Mumbai, October 10, 2025: The ₹1,327-crore initial public offering of Canara Robeco Asset Management Company Limited saw steady traction on its second day, achieving an overall subscription of 44% by 4:55 p.m. on Friday. Retail investors led the demand, with their category subscribing 0.74×, while non-institutional investors subscribed 0.53×. The IPO, which opened on October 9 and will close on October 13, is being offered at a price band of ₹253–₹266.
Founded in 1993, Canara Robeco AMC is among India’s oldest asset managers, jointly promoted by Canara Bank and ORIX Corporation Europe N.V. The firm manages ₹1.11 lakh crore in average AUM as of June 2025, offering 26 mutual fund schemes across retail and institutional segments.
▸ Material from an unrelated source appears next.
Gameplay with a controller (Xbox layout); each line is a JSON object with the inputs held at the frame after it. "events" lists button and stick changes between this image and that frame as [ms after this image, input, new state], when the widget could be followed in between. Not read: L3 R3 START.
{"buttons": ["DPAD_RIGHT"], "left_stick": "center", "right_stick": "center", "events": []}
Canara Robeco Institutional Investors Yet to Join
Qualified Institutional Buyers (QIBs) have remained on the sidelines so far, a common pattern where significant institutional demand usually materialises on the final day of the issue. While QIB subscription has been negligible to date, strong participation is expected before the IPO closes.
Canara Robeco Price Trends Reflect Investor Confidence
Most bids were concentrated at the upper end of the price band. Shares worth over 1.68 crore were bid at ₹266, and around 96 lakh shares were placed at the cut-off level, indicating investor confidence in the AMC’s long-term potential.
Canara Robeco Anchor Investors Show Strong Backing
Ahead of the IPO launch, the company raised ₹397.84 crore from 25 anchor investors, including top domestic mutual funds like SBI, ICICI Prudential, Kotak, Axis, and Mirae Asset. Notably, 77% of the anchor allotment came from Indian fund houses, reflecting robust institutional trust.
With strong retail participation and anchor backing, the IPO appears well-positioned for full subscription, pending expected institutional bids. Listing gains remain likely, supported by the AMC’s established brand and consistent AUM growth.